Directions for this task: Return all of the material that follows, keeping each line exactly as it is.

Supplied data:
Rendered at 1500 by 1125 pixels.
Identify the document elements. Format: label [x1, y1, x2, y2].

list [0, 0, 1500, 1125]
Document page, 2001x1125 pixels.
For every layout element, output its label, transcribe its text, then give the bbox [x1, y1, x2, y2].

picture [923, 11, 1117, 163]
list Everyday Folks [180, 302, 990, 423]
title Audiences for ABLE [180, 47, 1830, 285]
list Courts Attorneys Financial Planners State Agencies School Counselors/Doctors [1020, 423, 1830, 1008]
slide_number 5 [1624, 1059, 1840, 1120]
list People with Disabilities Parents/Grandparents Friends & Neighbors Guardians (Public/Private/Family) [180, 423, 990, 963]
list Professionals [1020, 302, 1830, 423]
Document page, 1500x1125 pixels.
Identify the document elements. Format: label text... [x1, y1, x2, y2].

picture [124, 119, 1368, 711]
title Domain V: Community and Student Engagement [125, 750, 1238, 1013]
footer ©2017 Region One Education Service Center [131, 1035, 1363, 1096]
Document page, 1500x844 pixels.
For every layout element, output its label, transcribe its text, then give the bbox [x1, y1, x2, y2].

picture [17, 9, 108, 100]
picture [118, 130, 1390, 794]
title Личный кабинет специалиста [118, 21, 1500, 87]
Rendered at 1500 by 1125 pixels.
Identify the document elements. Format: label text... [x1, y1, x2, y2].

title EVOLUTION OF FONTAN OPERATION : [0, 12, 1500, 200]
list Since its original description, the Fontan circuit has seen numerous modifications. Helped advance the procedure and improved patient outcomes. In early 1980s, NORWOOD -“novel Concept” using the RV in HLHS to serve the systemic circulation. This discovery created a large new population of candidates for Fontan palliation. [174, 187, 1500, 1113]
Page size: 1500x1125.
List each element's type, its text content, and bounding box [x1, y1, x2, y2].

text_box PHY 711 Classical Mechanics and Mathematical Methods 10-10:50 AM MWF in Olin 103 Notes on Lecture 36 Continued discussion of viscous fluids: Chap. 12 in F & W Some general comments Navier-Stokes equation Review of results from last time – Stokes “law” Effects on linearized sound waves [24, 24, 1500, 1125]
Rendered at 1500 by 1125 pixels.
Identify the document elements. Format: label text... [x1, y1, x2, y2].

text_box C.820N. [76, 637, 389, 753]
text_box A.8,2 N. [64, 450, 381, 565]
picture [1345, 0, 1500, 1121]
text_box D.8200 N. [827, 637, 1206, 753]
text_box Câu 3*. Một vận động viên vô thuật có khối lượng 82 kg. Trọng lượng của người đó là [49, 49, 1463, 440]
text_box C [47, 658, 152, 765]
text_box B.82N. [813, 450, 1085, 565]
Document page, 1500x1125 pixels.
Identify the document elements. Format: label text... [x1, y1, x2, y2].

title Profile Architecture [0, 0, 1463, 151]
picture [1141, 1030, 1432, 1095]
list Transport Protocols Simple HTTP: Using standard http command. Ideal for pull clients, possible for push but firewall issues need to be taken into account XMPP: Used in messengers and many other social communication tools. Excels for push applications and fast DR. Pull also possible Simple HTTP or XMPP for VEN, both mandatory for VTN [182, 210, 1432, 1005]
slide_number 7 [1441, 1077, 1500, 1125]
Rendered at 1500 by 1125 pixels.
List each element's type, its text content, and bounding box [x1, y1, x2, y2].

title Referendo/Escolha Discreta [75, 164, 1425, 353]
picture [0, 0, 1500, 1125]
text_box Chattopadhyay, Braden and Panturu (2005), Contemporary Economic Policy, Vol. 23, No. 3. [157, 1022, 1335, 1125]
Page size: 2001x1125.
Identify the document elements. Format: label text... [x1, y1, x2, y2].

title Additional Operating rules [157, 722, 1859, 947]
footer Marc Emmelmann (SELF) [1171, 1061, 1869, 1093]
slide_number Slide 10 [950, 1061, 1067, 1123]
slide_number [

The completed task:
Rendered at 1500 by 1125 pixels.
Identify the document elements. Format: label [x1, y1, x2, y2].

list [0, 0, 1500, 1125]
Document page, 2001x1125 pixels.
For every layout element, output its label, transcribe its text, then give the bbox [x1, y1, x2, y2].

picture [923, 11, 1117, 163]
list Everyday Folks [180, 302, 990, 423]
title Audiences for ABLE [180, 47, 1830, 285]
list Courts Attorneys Financial Planners State Agencies School Counselors/Doctors [1020, 423, 1830, 1008]
slide_number 5 [1624, 1059, 1840, 1120]
list People with Disabilities Parents/Grandparents Friends & Neighbors Guardians (Public/Private/Family) [180, 423, 990, 963]
list Professionals [1020, 302, 1830, 423]
Document page, 1500x1125 pixels.
Identify the document elements. Format: label text... [x1, y1, x2, y2].

picture [124, 119, 1368, 711]
title Domain V: Community and Student Engagement [125, 750, 1238, 1013]
footer ©2017 Region One Education Service Center [131, 1035, 1363, 1096]
Document page, 1500x844 pixels.
For every layout element, output its label, transcribe its text, then give the bbox [x1, y1, x2, y2].

picture [17, 9, 108, 100]
picture [118, 130, 1390, 794]
title Личный кабинет специалиста [118, 21, 1500, 87]
Rendered at 1500 by 1125 pixels.
Identify the document elements. Format: label text... [x1, y1, x2, y2].

title EVOLUTION OF FONTAN OPERATION : [0, 12, 1500, 200]
list Since its original description, the Fontan circuit has seen numerous modifications. Helped advance the procedure and improved patient outcomes. In early 1980s, NORWOOD -“novel Concept” using the RV in HLHS to serve the systemic circulation. This discovery created a large new population of candidates for Fontan palliation. [174, 187, 1500, 1113]
Page size: 1500x1125.
List each element's type, its text content, and bounding box [x1, y1, x2, y2].

text_box PHY 711 Classical Mechanics and Mathematical Methods 10-10:50 AM MWF in Olin 103 Notes on Lecture 36 Continued discussion of viscous fluids: Chap. 12 in F & W Some general comments Navier-Stokes equation Review of results from last time – Stokes “law” Effects on linearized sound waves [24, 24, 1500, 1125]
Rendered at 1500 by 1125 pixels.
Identify the document elements. Format: label text... [x1, y1, x2, y2].

text_box C.820N. [76, 637, 389, 753]
text_box A.8,2 N. [64, 450, 381, 565]
picture [1345, 0, 1500, 1121]
text_box D.8200 N. [827, 637, 1206, 753]
text_box Câu 3*. Một vận động viên vô thuật có khối lượng 82 kg. Trọng lượng của người đó là [49, 49, 1463, 440]
text_box C [47, 658, 152, 765]
text_box B.82N. [813, 450, 1085, 565]
Document page, 1500x1125 pixels.
Identify the document elements. Format: label text... [x1, y1, x2, y2].

title Profile Architecture [0, 0, 1463, 151]
picture [1141, 1030, 1432, 1095]
list Transport Protocols Simple HTTP: Using standard http command. Ideal for pull clients, possible for push but firewall issues need to be taken into account XMPP: Used in messengers and many other social communication tools. Excels for push applications and fast DR. Pull also possible Simple HTTP or XMPP for VEN, both mandatory for VTN [182, 210, 1432, 1005]
slide_number 7 [1441, 1077, 1500, 1125]
Rendered at 1500 by 1125 pixels.
List each element's type, its text content, and bounding box [x1, y1, x2, y2].

title Referendo/Escolha Discreta [75, 164, 1425, 353]
picture [0, 0, 1500, 1125]
text_box Chattopadhyay, Braden and Panturu (2005), Contemporary Economic Policy, Vol. 23, No. 3. [157, 1022, 1335, 1125]
Page size: 2001x1125.
Identify the document elements. Format: label text... [x1, y1, x2, y2].

title Additional Operating rules [157, 722, 1859, 947]
footer Marc Emmelmann (SELF) [1171, 1061, 1869, 1093]
slide_number Slide 10 [950, 1061, 1067, 1123]
slide_number [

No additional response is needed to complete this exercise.